Response from Bard (Figure C) sequence includes:

  • A description of how the function is used.
  • A code snippet example of the syntax with each part listed.
  • A sample formula for grouping a list into sets of four.
  • Example with demo names.
  • Additional code examples for grouping lists into sets of three, five, or seven.

Figure C

The featured image not only explains Bard Google Sheets functions, but also provides examples of how those functions can be used.
Bard can not only explain the functions of Google Sheets, but also provide examples of how the functions can be used.

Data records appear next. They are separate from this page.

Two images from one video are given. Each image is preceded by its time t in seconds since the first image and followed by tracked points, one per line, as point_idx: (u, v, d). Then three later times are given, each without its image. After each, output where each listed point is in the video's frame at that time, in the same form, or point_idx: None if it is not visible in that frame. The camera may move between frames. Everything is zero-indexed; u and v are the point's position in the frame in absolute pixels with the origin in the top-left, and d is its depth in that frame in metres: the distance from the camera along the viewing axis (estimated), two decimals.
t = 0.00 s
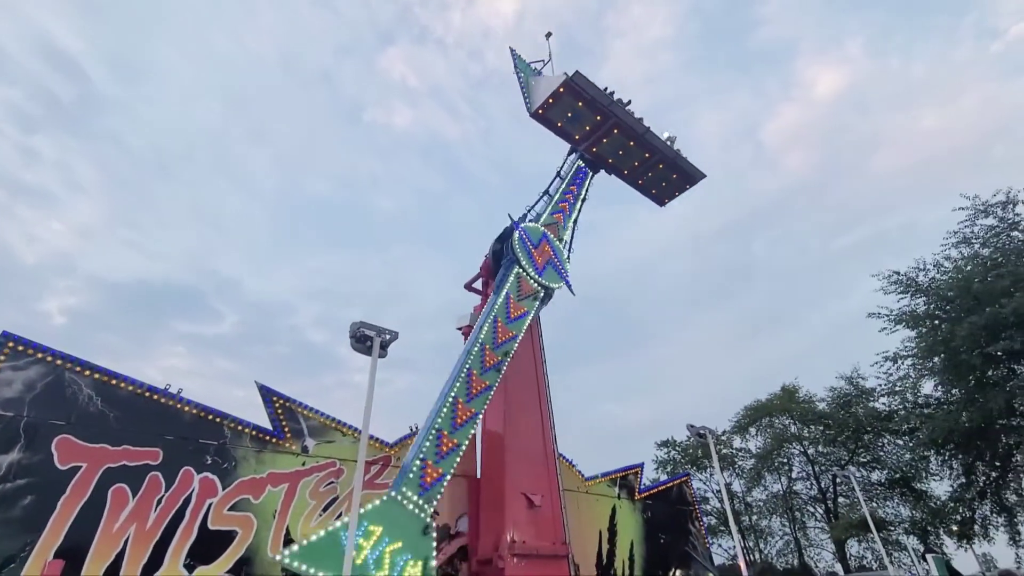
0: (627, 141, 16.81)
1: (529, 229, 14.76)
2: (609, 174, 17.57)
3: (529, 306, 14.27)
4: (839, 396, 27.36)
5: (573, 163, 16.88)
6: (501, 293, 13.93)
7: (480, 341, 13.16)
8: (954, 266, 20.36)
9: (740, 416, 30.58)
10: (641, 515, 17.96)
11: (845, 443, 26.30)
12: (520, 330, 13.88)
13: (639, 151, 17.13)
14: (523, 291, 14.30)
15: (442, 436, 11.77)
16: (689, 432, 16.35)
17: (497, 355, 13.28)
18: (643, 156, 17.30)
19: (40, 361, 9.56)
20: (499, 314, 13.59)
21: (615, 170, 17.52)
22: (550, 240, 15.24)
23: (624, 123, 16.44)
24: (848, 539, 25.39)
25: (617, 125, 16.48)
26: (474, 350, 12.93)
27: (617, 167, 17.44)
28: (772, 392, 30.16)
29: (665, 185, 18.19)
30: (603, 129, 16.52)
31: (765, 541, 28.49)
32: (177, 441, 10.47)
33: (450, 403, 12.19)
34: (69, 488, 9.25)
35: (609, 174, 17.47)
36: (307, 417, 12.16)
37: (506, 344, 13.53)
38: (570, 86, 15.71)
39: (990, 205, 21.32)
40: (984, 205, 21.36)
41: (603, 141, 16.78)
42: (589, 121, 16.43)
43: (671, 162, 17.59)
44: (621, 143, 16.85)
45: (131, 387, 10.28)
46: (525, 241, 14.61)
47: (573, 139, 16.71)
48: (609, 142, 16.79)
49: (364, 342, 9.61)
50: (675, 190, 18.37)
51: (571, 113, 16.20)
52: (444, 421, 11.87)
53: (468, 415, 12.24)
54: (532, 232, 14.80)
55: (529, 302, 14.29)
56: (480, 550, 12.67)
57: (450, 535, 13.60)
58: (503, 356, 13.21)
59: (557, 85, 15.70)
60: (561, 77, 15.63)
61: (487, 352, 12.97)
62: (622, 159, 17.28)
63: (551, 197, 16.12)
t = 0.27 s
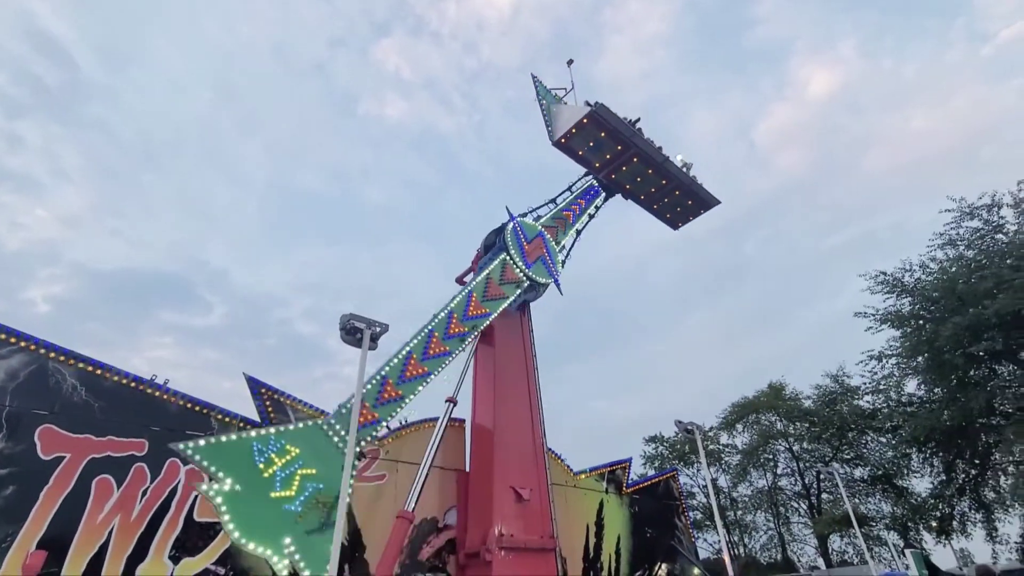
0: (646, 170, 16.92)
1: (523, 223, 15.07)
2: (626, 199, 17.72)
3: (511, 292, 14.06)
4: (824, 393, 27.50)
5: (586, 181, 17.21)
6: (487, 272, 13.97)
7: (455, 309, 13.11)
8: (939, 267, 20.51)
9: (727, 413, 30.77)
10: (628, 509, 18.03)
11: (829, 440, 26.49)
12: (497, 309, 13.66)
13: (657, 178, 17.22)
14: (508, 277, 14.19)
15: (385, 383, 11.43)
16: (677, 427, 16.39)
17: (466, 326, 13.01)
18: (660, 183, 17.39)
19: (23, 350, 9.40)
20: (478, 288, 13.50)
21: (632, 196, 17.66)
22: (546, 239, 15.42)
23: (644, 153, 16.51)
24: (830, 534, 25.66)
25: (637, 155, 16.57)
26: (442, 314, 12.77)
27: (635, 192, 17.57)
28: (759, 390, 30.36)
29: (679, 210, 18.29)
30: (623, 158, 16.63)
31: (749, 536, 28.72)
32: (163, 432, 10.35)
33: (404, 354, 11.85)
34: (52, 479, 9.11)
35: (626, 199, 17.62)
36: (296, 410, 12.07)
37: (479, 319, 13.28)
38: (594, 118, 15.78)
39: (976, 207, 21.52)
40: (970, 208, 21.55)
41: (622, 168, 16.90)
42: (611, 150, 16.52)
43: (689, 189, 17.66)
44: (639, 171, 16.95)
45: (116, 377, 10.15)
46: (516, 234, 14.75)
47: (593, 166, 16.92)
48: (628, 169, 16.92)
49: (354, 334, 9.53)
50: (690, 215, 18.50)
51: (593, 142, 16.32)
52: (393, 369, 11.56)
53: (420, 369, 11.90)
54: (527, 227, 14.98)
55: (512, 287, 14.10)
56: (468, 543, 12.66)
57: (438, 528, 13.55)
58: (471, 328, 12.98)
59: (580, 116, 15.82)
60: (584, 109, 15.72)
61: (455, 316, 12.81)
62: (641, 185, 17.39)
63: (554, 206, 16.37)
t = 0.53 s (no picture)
0: (663, 193, 16.80)
1: (518, 207, 15.02)
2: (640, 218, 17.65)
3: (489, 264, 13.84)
4: (806, 378, 27.74)
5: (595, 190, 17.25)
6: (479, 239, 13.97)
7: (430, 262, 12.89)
8: (922, 256, 20.67)
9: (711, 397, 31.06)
10: (613, 490, 18.20)
11: (809, 424, 26.84)
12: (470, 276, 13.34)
13: (673, 201, 17.12)
14: (490, 250, 14.06)
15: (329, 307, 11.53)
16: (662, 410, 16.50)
17: (432, 279, 12.63)
18: (675, 205, 17.29)
19: (3, 327, 9.21)
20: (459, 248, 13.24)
21: (646, 216, 17.58)
22: (540, 227, 15.46)
23: (662, 178, 16.38)
24: (808, 514, 26.18)
25: (655, 179, 16.43)
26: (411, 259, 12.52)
27: (650, 213, 17.48)
28: (743, 374, 30.65)
29: (691, 229, 18.22)
30: (641, 182, 16.48)
31: (730, 516, 29.20)
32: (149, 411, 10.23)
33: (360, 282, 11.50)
34: (35, 457, 9.01)
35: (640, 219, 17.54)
36: (284, 390, 11.98)
37: (449, 275, 12.84)
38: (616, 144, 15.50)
39: (961, 197, 21.66)
40: (955, 197, 21.70)
41: (639, 191, 16.78)
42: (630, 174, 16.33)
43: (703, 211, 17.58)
44: (656, 194, 16.84)
45: (99, 355, 9.99)
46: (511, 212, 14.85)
47: (610, 188, 16.76)
48: (644, 192, 16.78)
49: (341, 315, 9.42)
50: (703, 234, 18.46)
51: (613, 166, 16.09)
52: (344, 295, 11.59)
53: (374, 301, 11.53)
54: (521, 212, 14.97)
55: (491, 259, 13.94)
56: (455, 522, 12.76)
57: (426, 507, 13.60)
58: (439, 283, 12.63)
59: (601, 142, 15.55)
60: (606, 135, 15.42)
61: (421, 264, 12.54)
62: (656, 206, 17.30)
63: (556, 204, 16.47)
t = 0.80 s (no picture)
0: (682, 210, 16.79)
1: (517, 181, 15.00)
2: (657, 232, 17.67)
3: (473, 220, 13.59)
4: (794, 350, 28.16)
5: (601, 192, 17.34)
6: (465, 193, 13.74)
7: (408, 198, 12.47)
8: (914, 230, 20.85)
9: (701, 368, 31.50)
10: (603, 457, 18.58)
11: (795, 394, 27.36)
12: (448, 220, 12.87)
13: (692, 217, 17.12)
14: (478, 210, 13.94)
15: (289, 199, 10.48)
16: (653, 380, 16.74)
17: (406, 211, 12.18)
18: (693, 220, 17.28)
19: None
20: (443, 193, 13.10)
21: (663, 229, 17.61)
22: (537, 204, 15.45)
23: (683, 196, 16.33)
24: (791, 481, 26.88)
25: (675, 198, 16.36)
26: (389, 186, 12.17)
27: (667, 227, 17.52)
28: (733, 346, 31.05)
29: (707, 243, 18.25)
30: (661, 201, 16.42)
31: (715, 482, 29.92)
32: (141, 379, 10.33)
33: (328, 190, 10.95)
34: (29, 424, 9.11)
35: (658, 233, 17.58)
36: (277, 359, 12.08)
37: (423, 213, 12.44)
38: (641, 166, 15.29)
39: (955, 171, 21.73)
40: (948, 171, 21.79)
41: (658, 208, 16.73)
42: (651, 194, 16.20)
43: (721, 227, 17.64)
44: (675, 210, 16.82)
45: (88, 324, 10.02)
46: (510, 182, 14.92)
47: (629, 205, 16.66)
48: (663, 208, 16.73)
49: (333, 285, 9.47)
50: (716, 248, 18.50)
51: (635, 186, 15.88)
52: (308, 191, 10.75)
53: (336, 209, 10.95)
54: (518, 183, 14.92)
55: (476, 216, 13.71)
56: (448, 487, 13.04)
57: (419, 473, 13.86)
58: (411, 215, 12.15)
59: (622, 164, 15.30)
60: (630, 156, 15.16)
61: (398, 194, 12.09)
62: (673, 222, 17.33)
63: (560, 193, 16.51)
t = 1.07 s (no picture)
0: (699, 228, 17.10)
1: (517, 146, 15.02)
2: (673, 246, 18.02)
3: (459, 162, 13.45)
4: (786, 314, 28.47)
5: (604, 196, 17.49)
6: (457, 138, 13.69)
7: (393, 119, 12.42)
8: (910, 194, 20.90)
9: (694, 331, 31.85)
10: (596, 418, 18.96)
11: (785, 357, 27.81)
12: (429, 152, 12.79)
13: (709, 233, 17.43)
14: (468, 158, 13.79)
15: (262, 74, 10.36)
16: (646, 343, 16.99)
17: (386, 129, 12.10)
18: (710, 236, 17.62)
19: None
20: (432, 126, 13.07)
21: (679, 243, 17.94)
22: (535, 172, 15.46)
23: (701, 216, 16.57)
24: (778, 440, 27.57)
25: (693, 218, 16.65)
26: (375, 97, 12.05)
27: (683, 243, 17.88)
28: (726, 309, 31.36)
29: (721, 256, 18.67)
30: (679, 220, 16.69)
31: (704, 441, 30.65)
32: (137, 341, 10.45)
33: (311, 83, 10.94)
34: (28, 386, 9.24)
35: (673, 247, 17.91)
36: (273, 322, 12.20)
37: (403, 137, 12.37)
38: (662, 191, 15.43)
39: (955, 134, 21.68)
40: (949, 134, 21.73)
41: (676, 225, 17.00)
42: (670, 214, 16.42)
43: (737, 243, 18.03)
44: (693, 228, 17.10)
45: (82, 287, 10.08)
46: (510, 146, 14.96)
47: (647, 224, 16.90)
48: (681, 226, 17.03)
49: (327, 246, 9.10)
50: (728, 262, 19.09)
51: (654, 208, 16.11)
52: (287, 74, 10.69)
53: (312, 100, 10.90)
54: (518, 148, 14.94)
55: (462, 159, 13.57)
56: (445, 446, 13.36)
57: (416, 433, 14.16)
58: (389, 134, 12.09)
59: (640, 188, 15.44)
60: (650, 181, 15.25)
61: (383, 110, 12.01)
62: (689, 237, 17.64)
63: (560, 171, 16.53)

To explore additional Google Sheets functions, you can then prompt:

Are there other Google Sheets functions that achieve something similar?

Bard offers a few other functions that help with related aspects of your initial work.

Additionally, Bard can help you create the exact formula you need, but it can be a bit of a trial and error process. For example, say you want to analyze weather data to identify how many days the wind was predominantly from the west. First, try the initial detailed prompt (Figure D).

I have a Google Sheet with data in cells F2 through F367. The data is all numbers, from 0 to 359, and represents wind direction, with 0 being the north and 270 being the west. I would like a formula to indicate the percentage of days that the wind is from the west, where the value is anywhere between 240 and 270 degrees. Can you provide that?

Figure D

The graphic shows that with a sufficiently detailed prompt, Bard can respond with a detailed code snippet containing a Google Sheets function.
With a sufficiently detailed prompt, Bard can respond with a detailed code snippet that contains Google Sheets functions. Not necessarily always accurate, this snippet can often serve as the basis for the exact formula you need.

The response returned a =COUNTIF formula that threw an error. After a quick review of the function, prompt again, essentially asking Bard to try again:

I think the range indicator portion needs to be different. Maybe a logical AND not a text field?

This time, the response contains a =COUNTIFS formula. Select the Copy Code button, switch to Google Sheets, navigate to the desired destination cell, and then select Edit and Paste to add the formula. This time, with some tweaking, the code snippet works as intended (Statistics e).

Statistics e

With minor modifications, the code snippet response provided by Bard delivers the desired computation.
With minor modifications, the code snippet response provided by Bard delivers the desired computation.

And that’s a good snapshot of how you need to work with Bard. If the initial feedback meets your needs, that’s great! But always take the time to check the results for accuracy and be prepared to re-cue – and cued differently – to provide more relevant, useful or accurate feedback.